Gynecologic Cancer Center of Excellence, Department of Obstetrics & Gynecology, Uniformed Services University of the Health Sciences, Walter Reed National Military Medical Center, Bethesda, MD, USA; Henry M Jackson Foundation for the Advancement of Military Medicine, Inc., Bethesda, MD, USA; John P Murtha Cancer Center Research Program, Department of Surgery, Uniformed Services University of the Health Sciences, Walter Reed National Military Medical Center, Bethesda, MD, USA. Electronic address:

Published: April 2020

Objective: To investigate racial disparities in uterine carcinosarcoma (UCS) and ovarian carcinosarcoma (OCS) in Commission on Cancer®-accredited facilities.

Methods: Non-Hispanic Black (NHB) and non-Hispanic White (NHW) women in the National Cancer Database diagnosed with stage I-IV UCS or OCS between 2004 and 2014 were eligible. Differences by disease site or race were compared using Chi-square test and multivariate Cox analysis.
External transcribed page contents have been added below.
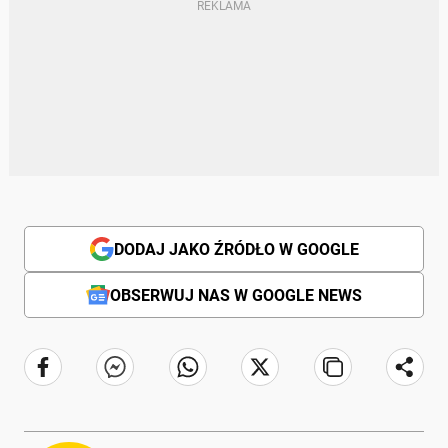
DODAJ JAKO ŹRÓDŁO W GOOGLE
OBSERWUJ NAS W GOOGLE NEWS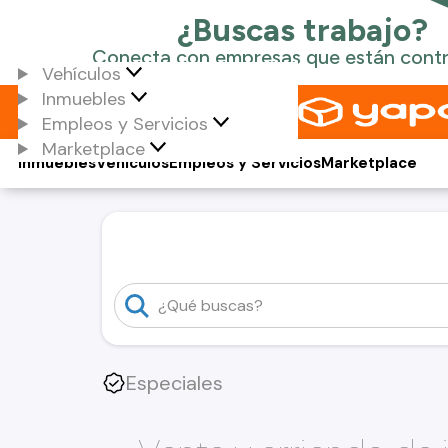
Vehículos
Inmuebles
Empleos y Servicios
Marketplace
Inmuebles
Vehículos
Empleos y Servicios
Marketplace
Especiales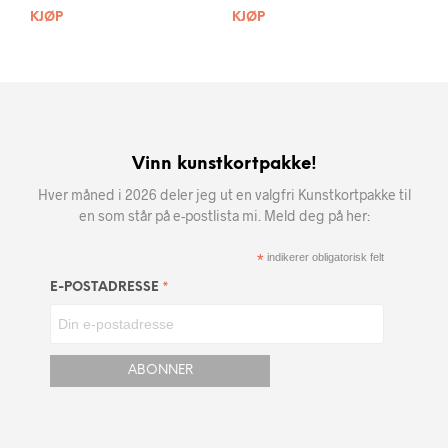
KJØP
KJØP
Vinn kunstkortpakke!
Hver måned i 2026 deler jeg ut en valgfri Kunstkortpakke til
en som står på e-postlista mi. Meld deg på her:
*
indikerer obligatorisk felt
*
E-POSTADRESSE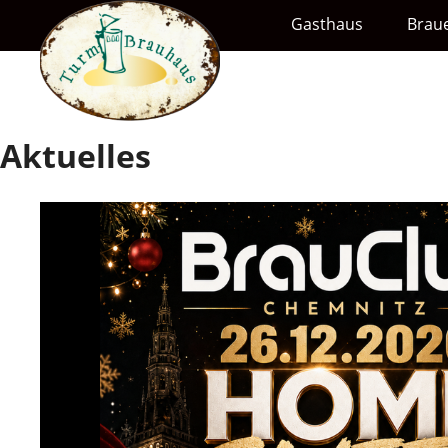
Gasthaus
Braue
Aktuelles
Results: There were 2830 NHBs and 7366 NHWs with UCS, and 280 NHBs and 2586 NHWs with OCS. Diagnosis of UCS was more common in NHBs (11.5%) vs. NHWs (3.7%) and increased with age (P < .0001). OCS diagnosis remained <5% in both races and all ages. NHBs with UCS or OCS were more common in the South and more likely to have a comorbidity score ≥ 1, low neighborhood income and Medicaid or no insurance (P < .0001). Diagnosis at stage II-IV was more common in NHBs than NHWs with UCS but not OCS. NHBs with both UCS and OCS were less likely to undergo surgery and to achieve no gross residual disease with surgery (P = .002). Risk of death in NHB vs. NHW patients with UCS was 1.38 after adjustment for demographic factors and dropped after sequential adjustment for comorbidity score, neighborhood income, insurance status, stage and treatment by 4%, 16%, 7%, 19% and 10%, respectively, leaving 43.5% of the racial disparity in survival unexplained. In contrast, risk of death in NHBs vs. NHWs with OCS was 1.19 after adjustment for demographic factors and became insignificant after adjustment for comorbidity. Race was an independent prognostic factor in UCS but not in OCS.

Conclusions: Racial disparities exist in characteristics, treatment and survival in UCS and OCS with distinctions that merit additional research.